Non-deterministic Quasi-Polynomial Time is Average-case Hard for ACC Circuits
Speaker: LijieTitle: Non-deterministic Quasi-Polynomial Time is Average-case Hard for ACC Circuits
Date: 25 Feb 2019 5:30pm-7:00pm
Location: Maxwell-Dworkin 221
Food: Thai
Abstract: Following the seminal work of [Williams, J. ACM 2014], in a recent breakthrough, [Murray and Williams, STOC 2018] proved that $\NQP$ (non-deterministic quasi-polynomial time) does not have polynomial-size $\ACC{0}$ circuits.
We strengthen the above lower bound to an average case one, by proving that for all constants $c$, there is a language in non-deterministic quasi-polynomial time, which is not $(1/2+1/\log^c n)$-approximable by polynomial-size $\ACC{0}$ circuits. In fact, our lower bound holds for a larger circuit class: $2^{(\log^a n)}$-size $\ACC{0}$ circuits with a layer of threshold gates at the bottom, for all constants a. Our work also improves the average-case lower bound for $\NEXP$ against polynomial-size $\ACC{0}$ circuits by [Chen, Oliveira, and Santhanam, LATIN 2018].

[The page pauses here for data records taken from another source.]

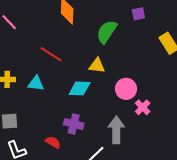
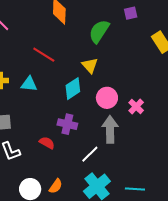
yellow triangle: (97, 66) -> (90, 65), turned 42
cyan diamond: (80, 88) -> (73, 89), turned -35
pink circle: (126, 89) -> (107, 98), moved

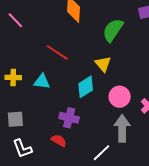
purple cross: (67, 124) -> (69, 118), moved

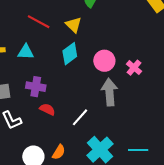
yellow triangle: (103, 64) -> (74, 25), moved
purple cross: (69, 118) -> (36, 87), moved
white line: (102, 153) -> (80, 117), moved

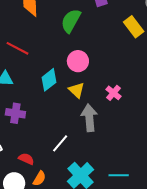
yellow triangle: (74, 25) -> (77, 90), moved
pink circle: (104, 61) -> (78, 61), moved
red semicircle: (47, 109) -> (26, 159), moved

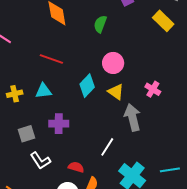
green semicircle: (71, 21) -> (100, 24), size x0.7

In the first part of the talk, I will try to explain the difficulty of proving an average-case lower bound along the previous proof paradigm, and then outline the structure of the new average-case lower bound proof. One key ingredient of the proof is a new almost almost-everywhere (a.a.e.) $\MA$ circuit lower bound with very sophisticated properties. I will then try to motivate why we need such an $\MA$ circuit lower bound, and present a proof for a toy version of that. Finally, I will discuss some open questions stemmed from this work.